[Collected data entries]
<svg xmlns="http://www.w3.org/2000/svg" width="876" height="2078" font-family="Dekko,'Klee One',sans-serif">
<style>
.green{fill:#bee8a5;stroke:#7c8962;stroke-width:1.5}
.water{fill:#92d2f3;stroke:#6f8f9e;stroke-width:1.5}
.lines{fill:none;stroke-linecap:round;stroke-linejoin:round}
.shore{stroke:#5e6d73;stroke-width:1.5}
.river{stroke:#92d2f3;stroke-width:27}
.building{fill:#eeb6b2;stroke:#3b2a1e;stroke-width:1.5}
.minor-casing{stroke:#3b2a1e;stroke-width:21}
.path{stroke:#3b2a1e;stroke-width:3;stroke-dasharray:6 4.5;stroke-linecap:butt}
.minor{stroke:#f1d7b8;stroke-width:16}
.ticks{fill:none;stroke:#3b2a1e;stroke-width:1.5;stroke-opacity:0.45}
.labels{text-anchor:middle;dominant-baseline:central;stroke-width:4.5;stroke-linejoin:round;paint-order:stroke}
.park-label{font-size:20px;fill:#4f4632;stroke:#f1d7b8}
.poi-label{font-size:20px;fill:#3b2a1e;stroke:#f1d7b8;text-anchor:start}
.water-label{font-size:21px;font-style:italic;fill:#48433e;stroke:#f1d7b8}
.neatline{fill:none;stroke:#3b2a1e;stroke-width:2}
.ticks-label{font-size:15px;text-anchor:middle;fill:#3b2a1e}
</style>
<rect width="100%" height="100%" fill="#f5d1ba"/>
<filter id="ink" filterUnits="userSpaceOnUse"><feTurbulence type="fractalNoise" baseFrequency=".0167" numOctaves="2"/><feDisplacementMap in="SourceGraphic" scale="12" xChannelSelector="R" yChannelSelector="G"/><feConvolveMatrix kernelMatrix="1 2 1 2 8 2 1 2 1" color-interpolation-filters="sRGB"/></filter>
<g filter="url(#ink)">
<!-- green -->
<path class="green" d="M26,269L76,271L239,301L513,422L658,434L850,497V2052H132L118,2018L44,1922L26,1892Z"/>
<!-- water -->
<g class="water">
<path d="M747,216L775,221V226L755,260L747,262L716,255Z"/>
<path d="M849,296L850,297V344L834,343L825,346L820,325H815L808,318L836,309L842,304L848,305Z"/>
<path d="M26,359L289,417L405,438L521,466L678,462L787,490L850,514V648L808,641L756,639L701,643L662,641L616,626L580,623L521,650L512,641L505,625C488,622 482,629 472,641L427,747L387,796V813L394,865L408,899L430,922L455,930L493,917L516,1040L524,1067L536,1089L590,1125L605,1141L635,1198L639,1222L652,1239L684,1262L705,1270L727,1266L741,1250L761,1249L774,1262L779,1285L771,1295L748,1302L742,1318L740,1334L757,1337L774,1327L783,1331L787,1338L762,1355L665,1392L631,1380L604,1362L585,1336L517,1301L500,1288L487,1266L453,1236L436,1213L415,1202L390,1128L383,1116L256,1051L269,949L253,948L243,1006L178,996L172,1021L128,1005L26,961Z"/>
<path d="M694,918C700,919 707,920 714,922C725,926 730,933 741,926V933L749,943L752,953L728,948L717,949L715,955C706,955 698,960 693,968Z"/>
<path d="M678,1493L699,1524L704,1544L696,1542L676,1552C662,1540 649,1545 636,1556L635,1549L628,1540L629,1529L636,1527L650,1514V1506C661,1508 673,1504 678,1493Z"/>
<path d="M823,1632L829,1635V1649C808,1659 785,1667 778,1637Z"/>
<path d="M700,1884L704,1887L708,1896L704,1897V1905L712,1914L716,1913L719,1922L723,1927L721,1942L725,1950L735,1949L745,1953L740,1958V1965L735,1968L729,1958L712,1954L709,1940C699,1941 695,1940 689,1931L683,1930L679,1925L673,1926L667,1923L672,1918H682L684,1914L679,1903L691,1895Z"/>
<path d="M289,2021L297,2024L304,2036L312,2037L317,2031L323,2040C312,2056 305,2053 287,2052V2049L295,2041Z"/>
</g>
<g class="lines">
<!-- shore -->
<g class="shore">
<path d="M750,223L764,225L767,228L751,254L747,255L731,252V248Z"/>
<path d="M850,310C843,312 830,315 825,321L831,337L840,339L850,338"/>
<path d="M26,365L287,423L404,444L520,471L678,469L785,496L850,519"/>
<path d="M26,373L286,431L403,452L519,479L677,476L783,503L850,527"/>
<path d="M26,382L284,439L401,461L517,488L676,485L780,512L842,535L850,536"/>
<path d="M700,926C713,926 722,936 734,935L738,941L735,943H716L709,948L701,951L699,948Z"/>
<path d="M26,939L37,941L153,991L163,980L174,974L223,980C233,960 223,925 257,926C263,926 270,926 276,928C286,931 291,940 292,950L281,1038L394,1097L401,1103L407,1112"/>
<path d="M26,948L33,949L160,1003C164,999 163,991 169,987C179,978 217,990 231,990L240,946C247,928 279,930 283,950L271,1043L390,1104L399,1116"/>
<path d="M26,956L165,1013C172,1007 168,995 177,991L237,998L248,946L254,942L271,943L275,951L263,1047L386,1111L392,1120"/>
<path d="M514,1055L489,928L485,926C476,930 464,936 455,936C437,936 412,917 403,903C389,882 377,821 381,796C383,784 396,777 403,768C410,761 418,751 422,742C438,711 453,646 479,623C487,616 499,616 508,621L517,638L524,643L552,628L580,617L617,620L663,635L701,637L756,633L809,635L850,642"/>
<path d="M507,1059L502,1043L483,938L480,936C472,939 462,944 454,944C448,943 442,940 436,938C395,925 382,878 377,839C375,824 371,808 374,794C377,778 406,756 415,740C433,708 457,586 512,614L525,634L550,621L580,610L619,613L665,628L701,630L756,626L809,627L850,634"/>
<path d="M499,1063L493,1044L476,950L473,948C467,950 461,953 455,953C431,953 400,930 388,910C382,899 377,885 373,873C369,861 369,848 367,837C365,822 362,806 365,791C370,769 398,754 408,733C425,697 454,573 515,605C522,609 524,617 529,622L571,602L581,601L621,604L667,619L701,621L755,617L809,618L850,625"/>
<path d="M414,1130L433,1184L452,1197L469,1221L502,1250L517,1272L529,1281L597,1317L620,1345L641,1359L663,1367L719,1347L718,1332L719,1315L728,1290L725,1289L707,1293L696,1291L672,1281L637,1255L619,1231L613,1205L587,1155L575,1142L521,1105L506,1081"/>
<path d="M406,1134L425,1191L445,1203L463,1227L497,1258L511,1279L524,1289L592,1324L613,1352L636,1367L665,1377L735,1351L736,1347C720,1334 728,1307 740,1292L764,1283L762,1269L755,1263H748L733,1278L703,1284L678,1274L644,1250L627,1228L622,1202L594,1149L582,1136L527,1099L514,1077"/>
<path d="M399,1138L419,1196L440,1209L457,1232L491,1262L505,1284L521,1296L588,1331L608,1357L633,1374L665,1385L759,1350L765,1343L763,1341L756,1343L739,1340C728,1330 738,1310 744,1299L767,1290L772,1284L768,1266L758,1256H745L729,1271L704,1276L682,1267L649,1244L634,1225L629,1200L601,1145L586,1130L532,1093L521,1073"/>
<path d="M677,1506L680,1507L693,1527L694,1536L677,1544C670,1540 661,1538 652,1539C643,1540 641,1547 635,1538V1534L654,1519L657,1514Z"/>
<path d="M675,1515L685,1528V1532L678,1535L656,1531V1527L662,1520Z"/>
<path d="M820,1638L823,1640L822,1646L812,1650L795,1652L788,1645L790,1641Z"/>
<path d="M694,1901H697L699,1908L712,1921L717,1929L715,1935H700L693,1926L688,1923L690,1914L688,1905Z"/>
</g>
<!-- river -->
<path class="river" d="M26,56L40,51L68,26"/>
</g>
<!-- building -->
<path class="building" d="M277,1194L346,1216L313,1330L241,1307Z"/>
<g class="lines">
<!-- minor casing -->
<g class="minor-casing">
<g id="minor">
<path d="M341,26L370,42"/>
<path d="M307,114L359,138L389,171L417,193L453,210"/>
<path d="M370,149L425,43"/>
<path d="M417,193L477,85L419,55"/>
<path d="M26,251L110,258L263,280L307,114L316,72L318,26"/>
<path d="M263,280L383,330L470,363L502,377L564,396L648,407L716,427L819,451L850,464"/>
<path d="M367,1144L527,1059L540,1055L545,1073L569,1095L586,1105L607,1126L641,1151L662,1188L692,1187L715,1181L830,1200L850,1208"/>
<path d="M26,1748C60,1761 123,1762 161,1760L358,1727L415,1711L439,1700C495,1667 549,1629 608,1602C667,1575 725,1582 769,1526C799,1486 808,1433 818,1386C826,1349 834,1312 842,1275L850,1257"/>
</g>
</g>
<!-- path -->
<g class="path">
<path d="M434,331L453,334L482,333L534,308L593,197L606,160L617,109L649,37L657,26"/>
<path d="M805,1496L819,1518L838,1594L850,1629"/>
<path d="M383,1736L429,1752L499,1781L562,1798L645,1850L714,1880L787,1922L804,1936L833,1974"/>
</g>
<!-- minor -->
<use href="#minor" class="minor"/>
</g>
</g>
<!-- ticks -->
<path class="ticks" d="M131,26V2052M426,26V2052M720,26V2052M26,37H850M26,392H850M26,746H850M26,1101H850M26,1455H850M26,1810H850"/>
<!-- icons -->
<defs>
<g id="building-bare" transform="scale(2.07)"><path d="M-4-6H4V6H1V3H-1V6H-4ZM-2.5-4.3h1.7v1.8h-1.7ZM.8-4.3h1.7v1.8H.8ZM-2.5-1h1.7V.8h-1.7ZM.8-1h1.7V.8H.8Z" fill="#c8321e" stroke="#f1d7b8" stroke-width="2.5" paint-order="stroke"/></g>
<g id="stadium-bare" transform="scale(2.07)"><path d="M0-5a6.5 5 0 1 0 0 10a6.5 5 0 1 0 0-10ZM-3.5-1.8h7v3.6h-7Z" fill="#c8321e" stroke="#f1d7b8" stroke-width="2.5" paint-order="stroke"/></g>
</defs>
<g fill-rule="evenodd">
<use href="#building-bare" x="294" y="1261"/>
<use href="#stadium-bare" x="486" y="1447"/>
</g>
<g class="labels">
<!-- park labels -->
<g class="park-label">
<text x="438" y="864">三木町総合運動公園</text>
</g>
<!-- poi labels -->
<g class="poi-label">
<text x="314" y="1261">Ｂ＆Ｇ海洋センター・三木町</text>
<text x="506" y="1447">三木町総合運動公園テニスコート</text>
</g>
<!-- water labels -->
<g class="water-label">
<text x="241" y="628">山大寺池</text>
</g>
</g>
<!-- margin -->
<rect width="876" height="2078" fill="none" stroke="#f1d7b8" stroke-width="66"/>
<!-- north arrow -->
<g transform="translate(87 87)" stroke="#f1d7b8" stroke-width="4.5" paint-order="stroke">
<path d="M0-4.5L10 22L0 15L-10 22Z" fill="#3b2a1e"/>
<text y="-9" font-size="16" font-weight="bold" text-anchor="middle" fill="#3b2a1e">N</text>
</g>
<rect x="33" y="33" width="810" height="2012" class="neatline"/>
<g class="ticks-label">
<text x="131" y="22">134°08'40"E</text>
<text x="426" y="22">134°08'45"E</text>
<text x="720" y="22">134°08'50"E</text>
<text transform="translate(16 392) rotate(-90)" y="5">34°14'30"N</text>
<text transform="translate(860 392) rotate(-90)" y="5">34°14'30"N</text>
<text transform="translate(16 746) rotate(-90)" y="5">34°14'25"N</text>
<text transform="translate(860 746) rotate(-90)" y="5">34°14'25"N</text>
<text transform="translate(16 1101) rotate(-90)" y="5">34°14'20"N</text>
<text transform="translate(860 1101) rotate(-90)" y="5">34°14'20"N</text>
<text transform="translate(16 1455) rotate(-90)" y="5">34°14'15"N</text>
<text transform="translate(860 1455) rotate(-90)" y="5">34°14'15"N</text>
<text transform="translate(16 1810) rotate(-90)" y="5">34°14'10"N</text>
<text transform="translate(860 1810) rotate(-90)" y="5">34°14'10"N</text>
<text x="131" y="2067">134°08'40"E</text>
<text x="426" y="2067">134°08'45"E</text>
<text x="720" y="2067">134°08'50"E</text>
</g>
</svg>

[DIRECTIONS FOR THIS TASK] Count the lines in the records above that contain the word "round", and reply with only that number.

[ANSWER BOX] 2